I knew that the Senate Judiciary Committee had blocked Sessions from becoming a federal judge in 1986 because of allegations of racism, and I despaired at the thought of what he might do overseeing the Department of Justice.
After President Trump “joked” with officers that they should be less restrained in their use of force, Sessions limited the Justice Department’s oversight of law enforcement. He ended consent decrees with local law enforcement agencies that were imposed in response to the use of excessive force, biased enforcement and law enforcement practices that prey on the poor.
He also rolled back the 2013 Smart on Crime initiative, which prioritized federal prosecutions of people accused of high-level drug offenses, improved reentry opportunities for people coming home from prison, and sought to reduce racial disparities in federal drug sentencing.
It’s going to take more than the one denial of support for the KKK that Sessions made at his Senate hearing for me to trust what he will do with the FBI’s expansion of surveillance efforts to include so-called "black identity extremists." Given the larger policy climate of this administration, that move immediately calls to mind the FBI’s COINTELPRO, which was used to spy on, infiltrate and disrupt civil rights activists.
Sessions also terminated the Obama administration’s plan to end the use of private prisons for federal prisoners because he was already planning for more federal arrests. And he has effectively given a pass to local governments that criminalize poverty, by rescinding a 2016 Justice Department memo that urged local courts not to set high fines and fees for poor defendants. Most recently, he closed the Access to Justice office, created to improve access to legal services for poor defendants.
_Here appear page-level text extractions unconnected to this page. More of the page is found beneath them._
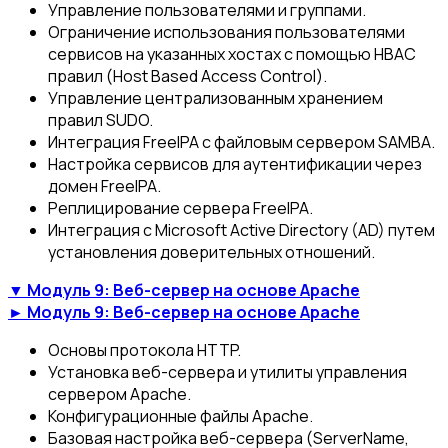
Управление пользователями и группами.
Ограничение использования пользователями
сервисов на указанных хостах с помощью HBAC
правил (Host Based Access Control).
Управление централизованным хранением
правил SUDO.
Интеграция FreeIPA c файловым сервером SAMBA.
Настройка сервисов для аутентификации через
домен FreeIPA.
Реплицирование сервера FreeIPA.
Интеграция с Microsoft Active Directory (AD) путем
установления доверительных отношений.
▼ Модуль 9: Веб-сервер на основе Apache
► Модуль 9: Веб-сервер на основе Apache
Основы протокола HTTP.
Установка веб-сервера и утилиты управления
сервером Apache.
Конфигурационные файлы Apache.
Базовая настройка веб-сервера (ServerNаme,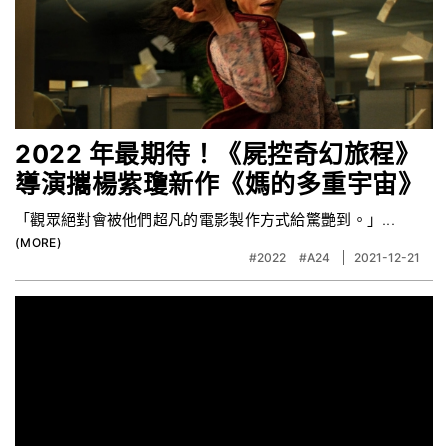
2022 年最期待！《屍控奇幻旅程》
導演攜楊紫瓊新作《媽的多重宇宙》
「觀眾絕對會被他們超凡的電影製作方式給驚艷到。」...
#2022
#A24
2021-12-21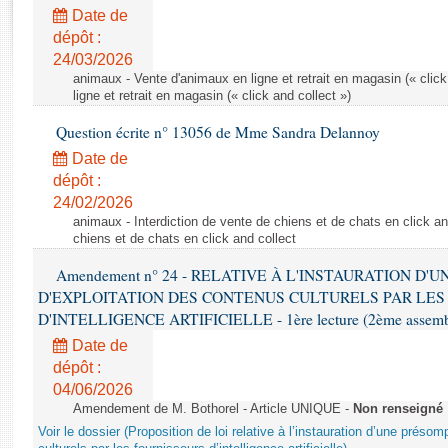
Rapports d'enquête
Date de
Rapports législatifs
dépôt :
Rapports sur l'application des lois
24/03/2026
Baromètre de l’application des lois
animaux - Vente d'animaux en ligne et retrait en magasin (« click
ligne et retrait en magasin (« click and collect »)
Question écrite n° 13056 de Mme Sandra Delannoy
Dossiers législatifs
Date de
Budget et sécurité sociale
dépôt :
Questions écrites et orales
24/02/2026
Comptes rendus des débats
animaux - Interdiction de vente de chiens et de chats en click and
chiens et de chats en click and collect
Amendement n° 24 - RELATIVE À L'INSTAURATION D'
D'EXPLOITATION DES CONTENUS CULTURELS PAR LES
D'INTELLIGENCE ARTIFICIELLE - 1ère lecture (2ème assemblé
Date de
dépôt :
04/06/2026
Amendement de M. Bothorel - Article UNIQUE -
Non renseigné
Voir le dossier (Proposition de loi relative à l’instauration d’une présom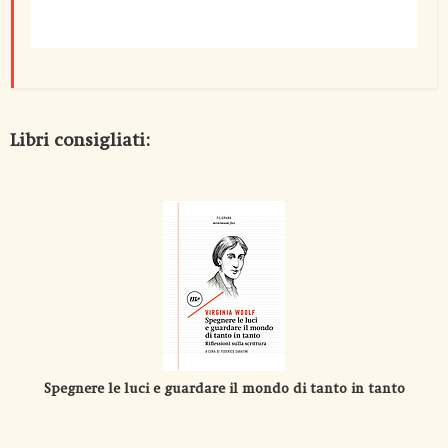
Libri consigliati:
Spegnere le luci e guardare il mondo di tanto in tanto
The good news is that Congress, the states and voters have been pushing back against Sessions’ backward policy agenda. Local jurisdictions have refused to be bullied by his threats on “sanctuary cities,” with cities standing up defiantly to threats to deny federal funding to cities who do not enforce federal immigration laws. Governors have pushed back on Sessions’ outdated war on marijuana, and the Vermont legislature voted to legalize marijuana right after he rescinded the 2013 Cole memo, which allowed federal prosecutors to choose not to prosecute marijuana offenses in the states that permit adults to consume it.
Now Sessions’ former colleagues in the Senate Judiciary Committee have the chance to pass a legislative package of criminal justice reforms that includes sentencing reform. The Sentencing Reform and Corrections Act, S. 1917, which seeks to rein in federal sentencing laws while also improving prison reentry programming, is scheduled for consideration by the Senate Judiciary Committee this month.
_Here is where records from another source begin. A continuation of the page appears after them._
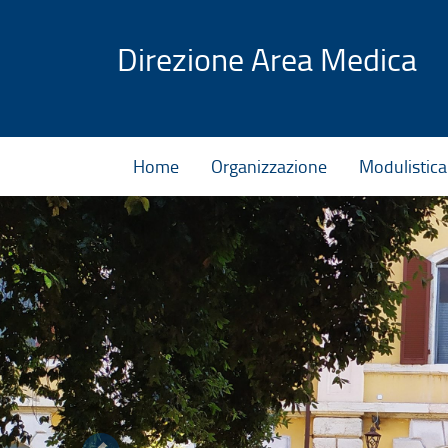
Vai al contenuto
Direzione Area Medica
Home
Organizzazione
Modulistica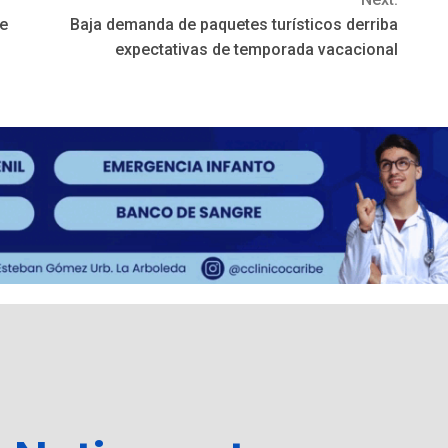
be
Baja demanda de paquetes turísticos derriba
expectativas de temporada vacacional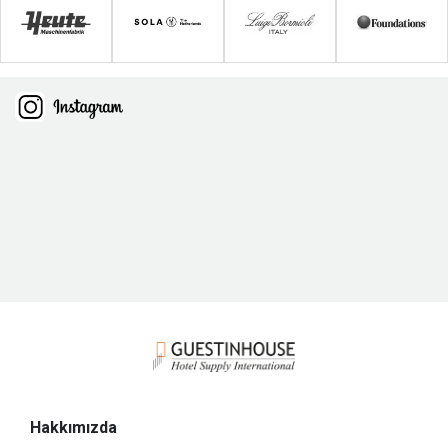
Hakkımızda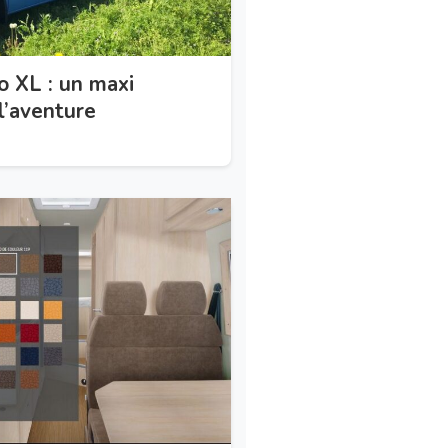
o XL : un maxi
l’aventure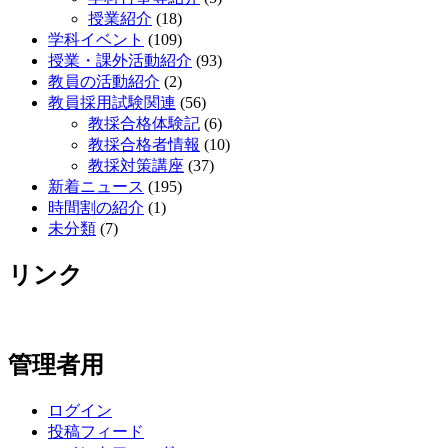
授業紹介
(18)
学科イベント
(109)
授業・課外活動紹介
(93)
教員の活動紹介
(2)
教員採用試験関連
(56)
教採合格体験記
(6)
教採合格者情報
(10)
教採対策講座
(37)
新着ニュース
(195)
時間割の紹介
(1)
未分類
(7)
リンク
管理者用
ログイン
投稿フィード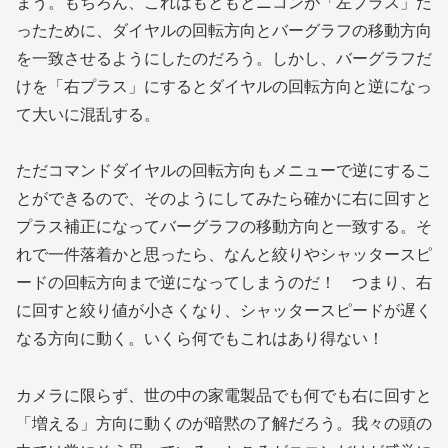
まう。もちろん、これはもともとニコンが「左プラス」だ
ったために、ダイヤルの回転方向とバーグラフの移動方向
を一致させるようにしたのだろう。しかし、バーグラフだ
けを「右プラス」にするとダイヤルの回転方向と逆になっ
て大いに混乱する。
ただコマンドダイヤルの回転方向もメニューで逆にするこ
とができるので、そのようにしてみたら確かに右に回すと
プラス補正になってバーグラフの移動方向と一致する。そ
れで一件落着かと思ったら、なんと絞りやシャッタースピ
ードの回転方向まで逆になってしまうのだ！ つまり、右
に回すと絞り値が小さくなり、シャッタースピードが遅く
なる方向に動く。いくら何でもこれはあり得ない！
カメラに限らず、世の中の家電製品でも何でも右に回すと
「増える」方向に動くのが暗黙の了解だろう。我々の頭の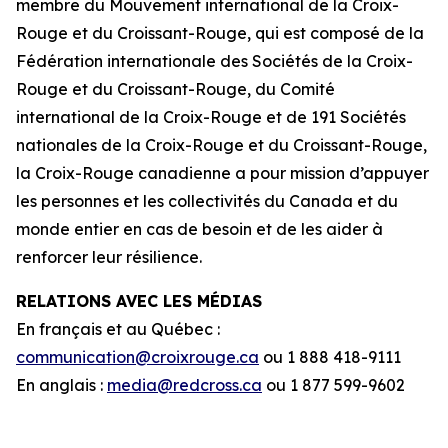
membre du Mouvement international de la Croix-
Rouge et du Croissant-Rouge, qui est composé de la
Fédération internationale des Sociétés de la Croix-
Rouge et du Croissant-Rouge, du Comité
international de la Croix-Rouge et de 191 Sociétés
nationales de la Croix-Rouge et du Croissant-Rouge,
la Croix-Rouge canadienne a pour mission d’appuyer
les personnes et les collectivités du Canada et du
monde entier en cas de besoin et de les aider à
renforcer leur résilience.
RELATIONS AVEC LES MÉDIAS
En français et au Québec :
communication@croixrouge.ca
ou 1 888 418-9111
En anglais :
media@redcross.ca
ou 1 877 599-9602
Senate Republicans and Democrats both know how important it is to continue the critical work started with the Second Chance Act of 2007, the first federal legislation to address the programming needs of people returning from prison, and Fair Sentencing Act of 2010, which significantly reduced the crack/powder cocaine sentencing disparity.
As unlikely as it might sound, even with Sessions at the helm of the Justice Department, Congress has a chance to start the work of righting longstanding injustices in the criminal justice system — and I have hope for other families whose loved ones are in the federal criminal justice system.